The most intriguing surreal tale RPG I've seen so far is JAGS Wonderland. I'm not at all interested in the JAGS system itself -- it's basically just another point-buy system reminiscent of GURPS or Hero. However, JAGS Wonderland is brilliant, because the game is not about horror or fantasy or adventure with just a touch of post-modernism or dreamlike details; it's about people afflicted with the usually involuntary ability to slip into another reality, but they (or their doubles) continue to act in the real world in a visibly insane manner. It's about the differences between what the characters perceive and what is "actually" happening, and what the characters are going to do about it. Will they learn to control it? Can they? Will they try to avoid it? Will they let it control them? And why is it all happening?
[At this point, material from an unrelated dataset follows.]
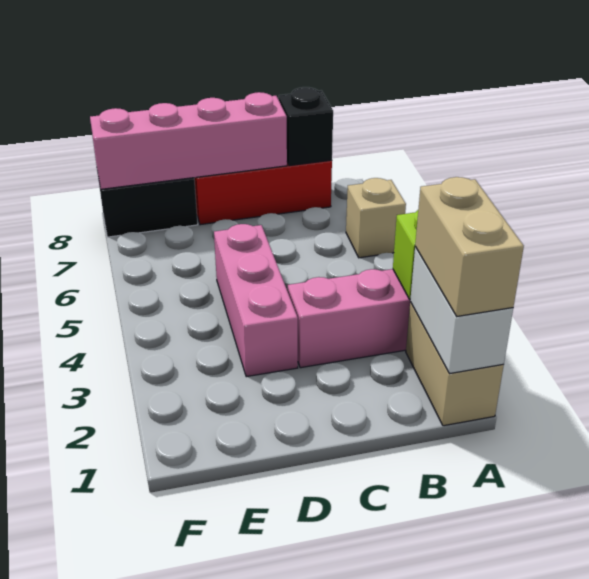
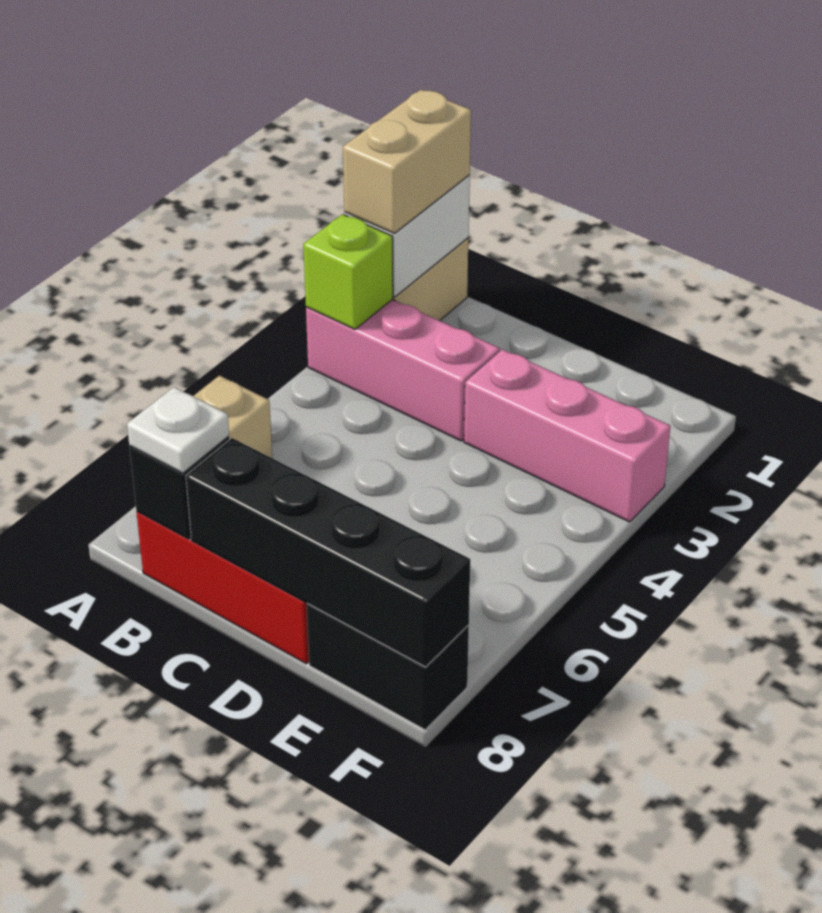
none -> white plate B8 level 3
pink brick C8:F8 level 2 -> black brick C8:F8 level 2
pink brick D3:D5 level 1 -> pink brick D3:F3 level 1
JAGS Wonderland's inspiration, of course, is Lewis Carroll, perhaps even that quote above from Sylvie and Bruno. There's also elements from Neil Gaiman's Mirrormask and Neverwhen, films by the Brothers Quay and Jan Svankmeyer, Japanese horror films like Ringu, and probably a lot of other sources. And, I'm finding, the premise can be adapted to cover a number of other settings, which is something I want to touch on in a future article.
For now, I just encourage those of you who have never heard of JAGS Wonderland to download it and check it out.
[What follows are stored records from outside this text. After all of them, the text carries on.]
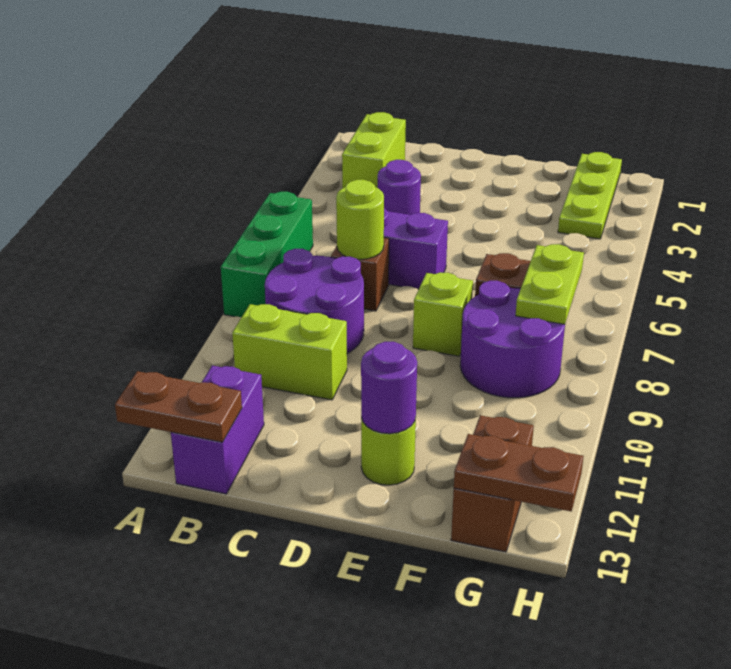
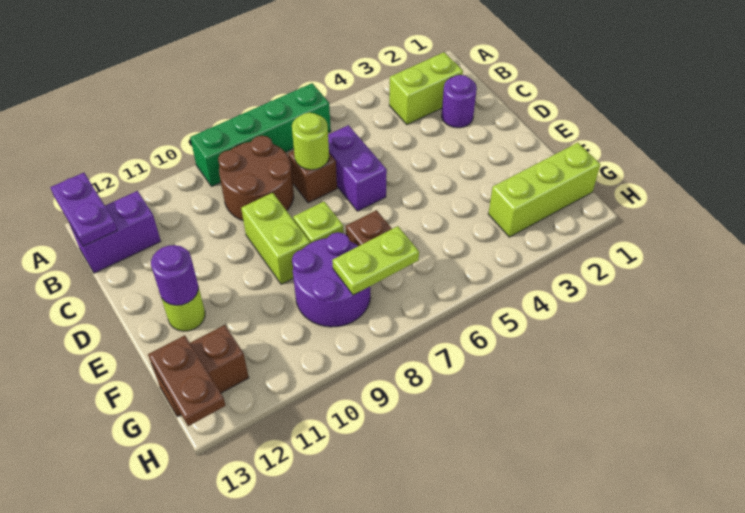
green brick A6:A8 level 1 -> green brick A6:A9 level 1
brown plate A13:B13 level 2 -> purple plate A13:B13 level 2
purple round brick B8:C9 level 1 -> brown round brick B8:C9 level 1
lime brick B10:C10 level 1 -> lime brick D9:E9 level 1
purple round brick C4 level 1 -> purple round brick C2 level 1
lime plate G1:G3 level 1 -> lime brick G1:G3 level 1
It's a little known fact that JAGS Wonderland came to us even before JAGS did. We, of course, tried to make an innovative player-empowered system with dice pools, a lack of ugly tables and charts, and beautiful elegant adjectives instead of numbers (or even, ugh, fractions).
ReplyDeleteBut ... strange things started happening. Our computer files which contained the game rules kept changing to some nightmarish 80's mechanics. Play testers vanished--or were found wandering college campuses playing Paranoia or (even worse) Phoenix Command.
Some wrote to us saying that after a particularly intense session they had, as a group, resolved to never play anything but original Traveller (with it's 'safe' lack of cover-art).
Of course we couldn't make heads or tails of this--and persevered on until one morning, while shaving, I looked up to see in the mirror, written in blood on the wall behind me (but in forward script--not reverse script, which would have made sense) the words: 'Produce a GURPS Heartbreaker--or you shall be condemned to live eternally.'
I froze, chilled with an icy terror ... and a sense of righteous indignation at the author miss-using the gaming-related 'heart-breaker' terminology. I am, of course, a stickler for correct use of jargon when it comes to bleeding-edge role-playing theory. But the terror won.
When I turned there was nothing on the wall--and when I looked back, my reflection, holding a straight razor instead of the usless Mach-3 I had in my hands, drew it across his lathered neck in a universal gesture of the death threat.
I made a command decision. It's sad that the world has been denied the quality system we meant to produce--but some things we're just not willing to risk.
It's a burden we--myself and the design team--are forced to bear. For the good of everyone.
-Marco
Let that be a lesson to you: in GURPS lies madness!